Great video though I would love more info about Pandemonium Warden. Maybe another video? Do you have any sources as well-- not that I don't trust you or the video, it's just I found it ridiculously hard to research AV.
This was a fantastic and wonderfully informative video! I'd love to know more about other superbosses.
Any of the link shells I was in before the level cap was raised to 99 didn’t attempt Absolute Virtue. After the cap was raised some people fought it, but I wasn’t there. I did however take part in a fight with Pandamonium Warden which we did defeat it.
We defeated it 75 cap years ago with DRK zerg 16 times before patch. Took a while farming all the jol pops. Excellence LS
Always love to see XI content!
Just a reminder that FFXI has a classic fan server Horizon opening on December 17th 2022, which is basically going to relive FFXI from it's 2004 launch up until current content with a permanent level 75 cap, meaning the game-ruining 99 level cap set after Abyssea will be regeared to function entirely with level 75 gear, so all of your gear will be relevant forever. It's gonna be massive, I highly encourage anyone who missed the original FF11 boat give it a shot!

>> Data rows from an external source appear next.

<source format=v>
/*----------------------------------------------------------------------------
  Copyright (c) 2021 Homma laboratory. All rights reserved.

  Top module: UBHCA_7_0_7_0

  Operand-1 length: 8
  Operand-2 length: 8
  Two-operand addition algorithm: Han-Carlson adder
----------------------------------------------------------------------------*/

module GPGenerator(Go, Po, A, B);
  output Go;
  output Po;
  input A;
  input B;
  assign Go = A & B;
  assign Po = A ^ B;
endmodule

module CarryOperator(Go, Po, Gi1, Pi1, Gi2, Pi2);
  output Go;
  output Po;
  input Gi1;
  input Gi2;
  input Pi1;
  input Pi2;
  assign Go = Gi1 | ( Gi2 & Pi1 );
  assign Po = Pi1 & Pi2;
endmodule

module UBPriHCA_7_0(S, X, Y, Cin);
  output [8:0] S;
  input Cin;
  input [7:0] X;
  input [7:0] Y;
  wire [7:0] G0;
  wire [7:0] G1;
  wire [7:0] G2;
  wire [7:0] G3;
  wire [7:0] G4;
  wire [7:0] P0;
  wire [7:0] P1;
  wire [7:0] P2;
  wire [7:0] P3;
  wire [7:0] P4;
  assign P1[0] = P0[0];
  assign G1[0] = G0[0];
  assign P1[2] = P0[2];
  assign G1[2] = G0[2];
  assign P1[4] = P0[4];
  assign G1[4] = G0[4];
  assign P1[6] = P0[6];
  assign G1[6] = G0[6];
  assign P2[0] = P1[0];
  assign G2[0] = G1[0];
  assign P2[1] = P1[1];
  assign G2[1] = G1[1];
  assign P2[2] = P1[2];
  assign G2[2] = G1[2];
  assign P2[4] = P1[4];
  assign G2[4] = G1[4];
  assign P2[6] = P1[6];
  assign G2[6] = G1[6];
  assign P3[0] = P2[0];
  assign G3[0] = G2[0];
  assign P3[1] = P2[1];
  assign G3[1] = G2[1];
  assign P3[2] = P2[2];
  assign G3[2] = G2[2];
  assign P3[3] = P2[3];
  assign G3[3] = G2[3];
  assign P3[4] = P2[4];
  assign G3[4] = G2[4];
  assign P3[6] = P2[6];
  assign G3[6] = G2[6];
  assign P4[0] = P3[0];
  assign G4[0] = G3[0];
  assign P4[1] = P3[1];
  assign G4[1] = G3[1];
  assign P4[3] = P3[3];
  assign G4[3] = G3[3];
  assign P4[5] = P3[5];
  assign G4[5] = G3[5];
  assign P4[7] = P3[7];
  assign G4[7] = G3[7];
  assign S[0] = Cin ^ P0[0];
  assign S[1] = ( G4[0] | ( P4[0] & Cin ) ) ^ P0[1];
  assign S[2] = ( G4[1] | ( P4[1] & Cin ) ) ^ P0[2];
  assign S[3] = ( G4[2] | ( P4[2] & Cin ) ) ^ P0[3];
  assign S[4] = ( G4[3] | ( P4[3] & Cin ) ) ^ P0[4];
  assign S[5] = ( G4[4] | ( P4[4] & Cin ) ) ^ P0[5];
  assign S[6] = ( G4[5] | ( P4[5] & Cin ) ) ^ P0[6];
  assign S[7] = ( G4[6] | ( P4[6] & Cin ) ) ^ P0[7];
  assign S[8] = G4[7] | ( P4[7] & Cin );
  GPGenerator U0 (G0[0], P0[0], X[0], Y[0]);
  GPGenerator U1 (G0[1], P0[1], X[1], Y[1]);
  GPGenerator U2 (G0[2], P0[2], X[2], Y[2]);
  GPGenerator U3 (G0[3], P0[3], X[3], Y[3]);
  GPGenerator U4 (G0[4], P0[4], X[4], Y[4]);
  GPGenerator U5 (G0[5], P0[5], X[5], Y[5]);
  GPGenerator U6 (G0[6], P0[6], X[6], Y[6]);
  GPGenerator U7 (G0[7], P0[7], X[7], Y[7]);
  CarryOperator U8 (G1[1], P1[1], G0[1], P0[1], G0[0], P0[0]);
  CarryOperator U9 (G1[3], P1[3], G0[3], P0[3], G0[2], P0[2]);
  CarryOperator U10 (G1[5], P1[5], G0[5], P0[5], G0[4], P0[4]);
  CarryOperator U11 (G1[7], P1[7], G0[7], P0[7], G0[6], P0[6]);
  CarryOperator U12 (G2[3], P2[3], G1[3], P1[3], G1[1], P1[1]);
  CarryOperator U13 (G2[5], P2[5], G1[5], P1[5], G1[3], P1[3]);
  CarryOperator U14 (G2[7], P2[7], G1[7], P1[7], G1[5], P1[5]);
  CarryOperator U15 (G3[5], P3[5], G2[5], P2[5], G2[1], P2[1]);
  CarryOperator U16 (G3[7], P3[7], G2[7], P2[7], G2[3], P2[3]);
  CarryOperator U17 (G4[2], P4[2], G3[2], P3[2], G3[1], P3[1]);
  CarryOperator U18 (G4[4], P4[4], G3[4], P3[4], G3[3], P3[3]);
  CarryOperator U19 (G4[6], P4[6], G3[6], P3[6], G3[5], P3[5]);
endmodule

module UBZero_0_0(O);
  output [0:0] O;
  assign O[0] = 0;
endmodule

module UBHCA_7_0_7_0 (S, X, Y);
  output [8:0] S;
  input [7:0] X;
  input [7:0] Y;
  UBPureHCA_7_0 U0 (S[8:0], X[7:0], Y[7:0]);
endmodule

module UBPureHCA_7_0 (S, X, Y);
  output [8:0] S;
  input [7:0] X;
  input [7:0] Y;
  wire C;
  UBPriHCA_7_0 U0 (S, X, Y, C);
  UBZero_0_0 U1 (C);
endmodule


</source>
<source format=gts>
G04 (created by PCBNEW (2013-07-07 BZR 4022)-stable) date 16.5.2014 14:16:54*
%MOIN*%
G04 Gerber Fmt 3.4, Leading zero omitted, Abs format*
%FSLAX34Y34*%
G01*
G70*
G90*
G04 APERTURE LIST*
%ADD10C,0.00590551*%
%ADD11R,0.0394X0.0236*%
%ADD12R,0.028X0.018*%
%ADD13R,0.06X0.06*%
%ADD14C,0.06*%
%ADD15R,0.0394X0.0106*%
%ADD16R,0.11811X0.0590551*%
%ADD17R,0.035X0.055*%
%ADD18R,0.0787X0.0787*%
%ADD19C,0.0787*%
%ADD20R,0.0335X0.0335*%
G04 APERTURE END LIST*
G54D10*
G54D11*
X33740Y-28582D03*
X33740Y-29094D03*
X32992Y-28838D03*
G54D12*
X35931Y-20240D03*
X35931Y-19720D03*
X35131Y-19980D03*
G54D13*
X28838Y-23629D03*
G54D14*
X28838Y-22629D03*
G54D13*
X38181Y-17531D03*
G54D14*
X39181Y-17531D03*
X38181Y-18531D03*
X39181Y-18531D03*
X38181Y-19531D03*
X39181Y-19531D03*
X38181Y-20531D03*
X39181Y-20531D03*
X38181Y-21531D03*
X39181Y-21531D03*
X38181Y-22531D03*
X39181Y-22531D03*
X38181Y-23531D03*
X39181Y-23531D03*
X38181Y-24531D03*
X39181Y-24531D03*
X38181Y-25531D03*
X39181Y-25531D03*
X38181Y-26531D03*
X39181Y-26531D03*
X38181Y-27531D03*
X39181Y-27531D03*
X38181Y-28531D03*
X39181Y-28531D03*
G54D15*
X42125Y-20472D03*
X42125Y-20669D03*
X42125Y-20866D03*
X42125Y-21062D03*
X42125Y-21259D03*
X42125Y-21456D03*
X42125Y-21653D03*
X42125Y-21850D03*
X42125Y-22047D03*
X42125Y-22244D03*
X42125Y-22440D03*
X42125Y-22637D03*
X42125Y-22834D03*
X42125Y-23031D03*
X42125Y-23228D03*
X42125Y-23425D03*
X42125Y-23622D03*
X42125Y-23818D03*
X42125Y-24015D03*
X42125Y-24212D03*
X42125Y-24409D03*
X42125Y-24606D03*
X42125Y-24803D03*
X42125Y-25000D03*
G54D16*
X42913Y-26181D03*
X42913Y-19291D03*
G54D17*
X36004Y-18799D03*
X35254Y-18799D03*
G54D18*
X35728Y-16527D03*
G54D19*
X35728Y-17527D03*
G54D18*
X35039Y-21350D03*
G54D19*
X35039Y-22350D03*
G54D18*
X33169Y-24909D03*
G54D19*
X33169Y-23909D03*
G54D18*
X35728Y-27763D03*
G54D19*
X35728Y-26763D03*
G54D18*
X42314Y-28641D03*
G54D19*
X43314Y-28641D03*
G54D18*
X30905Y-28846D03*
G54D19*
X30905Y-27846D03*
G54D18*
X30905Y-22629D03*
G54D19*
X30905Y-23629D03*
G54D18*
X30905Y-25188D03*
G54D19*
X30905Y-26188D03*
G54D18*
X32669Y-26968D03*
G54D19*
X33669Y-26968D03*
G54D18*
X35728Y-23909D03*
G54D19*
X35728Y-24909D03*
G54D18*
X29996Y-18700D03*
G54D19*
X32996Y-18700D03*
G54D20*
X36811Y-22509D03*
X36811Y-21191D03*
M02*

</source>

And it's free! And Square Enix isn't interested in pursuing a classic server (since it would cost too much and be too much work and FF14 already makes infinite money from casuals), so you don't have to worry about losing anything in a cease & desist order. And the folks working on it are very talented programmers who have been doing this for years on other private servers.
FFXI was a crazy experience in general, some of the HNM were truly "impossible to gauge", fighting Ultima, Bahamut, AV will be some of the greatest memories I have in gaming. What made it all the sweeter was having some of my best friends by my side. Though we've moved on with our lives I'll never forget them.

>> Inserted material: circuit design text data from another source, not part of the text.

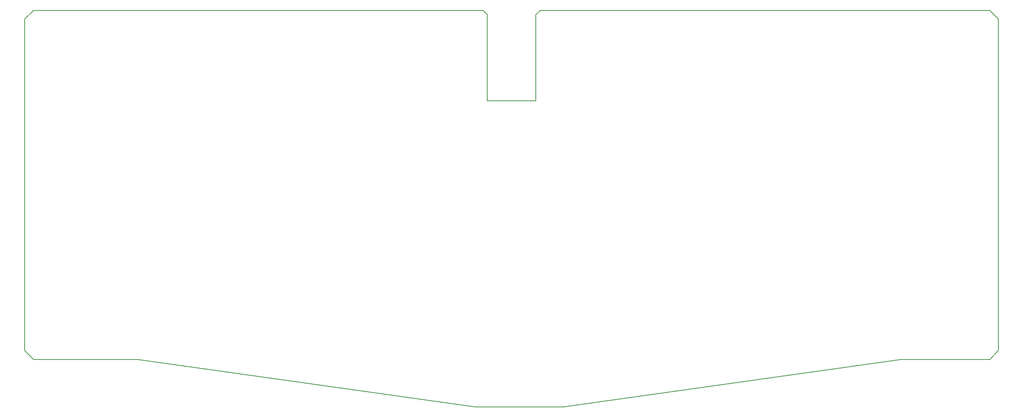
<source format=gbr>
G04 #@! TF.GenerationSoftware,KiCad,Pcbnew,7.0.1-0*
G04 #@! TF.CreationDate,2023-07-08T08:54:48+09:00*
G04 #@! TF.ProjectId,cool838ax,636f6f6c-3833-4386-9178-2e6b69636164,rev?*
G04 #@! TF.SameCoordinates,Original*
G04 #@! TF.FileFunction,Profile,NP*
%FSLAX46Y46*%
G04 Gerber Fmt 4.6, Leading zero omitted, Abs format (unit mm)*
G04 Created by KiCad (PCBNEW 7.0.1-0) date 2023-07-08 08:54:48*
%MOMM*%
%LPD*%
G01*
G04 APERTURE LIST*
G04 #@! TA.AperFunction,Profile*
%ADD10C,0.150000*%
G04 #@! TD*
G04 APERTURE END LIST*
D10*
X-255414500Y43070011D02*
X-257414494Y45069998D01*
X-141493475Y101726266D02*
X-152493475Y101716266D01*
X-135234208Y32317163D02*
X-155234191Y32317167D01*
X-36580003Y120220001D02*
X-38580004Y122219998D01*
X-257414495Y120219982D02*
X-255414506Y122220001D01*
X-257414494Y45069998D02*
X-257414495Y120219982D01*
X-152493475Y101716266D02*
X-152497255Y121219994D01*
X-231744606Y43069994D02*
X-255414500Y43070011D01*
X-140497256Y122219994D02*
X-38580004Y122219998D01*
X-155234191Y32317167D02*
X-231744606Y43069994D01*
X-140497256Y122219994D02*
X-141497249Y121219999D01*
X-255414506Y122220001D02*
X-153497245Y122219998D01*
X-38580000Y43070000D02*
X-58723767Y43069990D01*
X-141497249Y121219999D02*
X-141493475Y101726266D01*
X-36580003Y120220001D02*
X-36579999Y45070011D01*
X-153497245Y122219998D02*
X-152497255Y121219994D01*
X-38580000Y43070000D02*
X-36580000Y45070009D01*
X-58723767Y43069990D02*
X-135234208Y32317163D01*
M02*

</source>
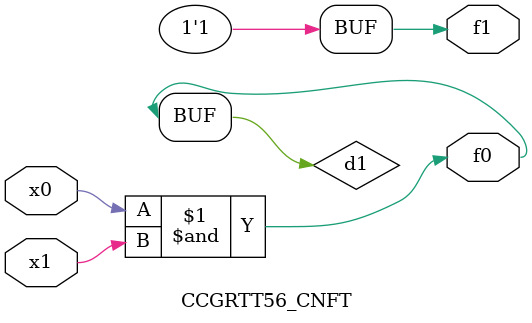
<source format=v>
module CCGRTT56_CNFT(
	input x0, x1,
	output f0, f1
);

	wire d1;

	assign f0 = d1;
	and (d1, x0, x1);
	assign f1 = 1'b1;
endmodule

</source>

-Kalandera Eternal Light / Horizon LS Midgardsormr
You could also mention the Modus Veritas debacle, in which many linkshells were actively prepping and leveling the Scholar job in order to abuse the ability to one shot AV and other bosses which Square caught and nerfed before it could ever see the light of day. At 12:29 you the linkshell you mentioned was called Excellence, interestingly enough was lead by Stanislav Vishnevskiy who is the current CTO and co-founder of Discord.
Never knew that about Stanislav, that's really funny and interesting, I remember him/Excellence from Hades
This design philosophy and unwillingness to bend is what landed SE in hot water when they developed FFXIV 1.0 and put Hiromichi Tanaka, the producer for XI, in charge. As a result, the game flopped, they fired Tanaka, and had to build an entirely new game from the ground up.
Ah yes, a boss so long and hard that you would have to sacrifice yourself in real life to defeat him.
Even for the dreaded Mayumushi avoidance from one of those "I wanna be the Guy" fangames, at least it's almost 4 minutes in length and you can take breaks if you die.
Yes, truly the final boss of super bosses: a hostile dev team.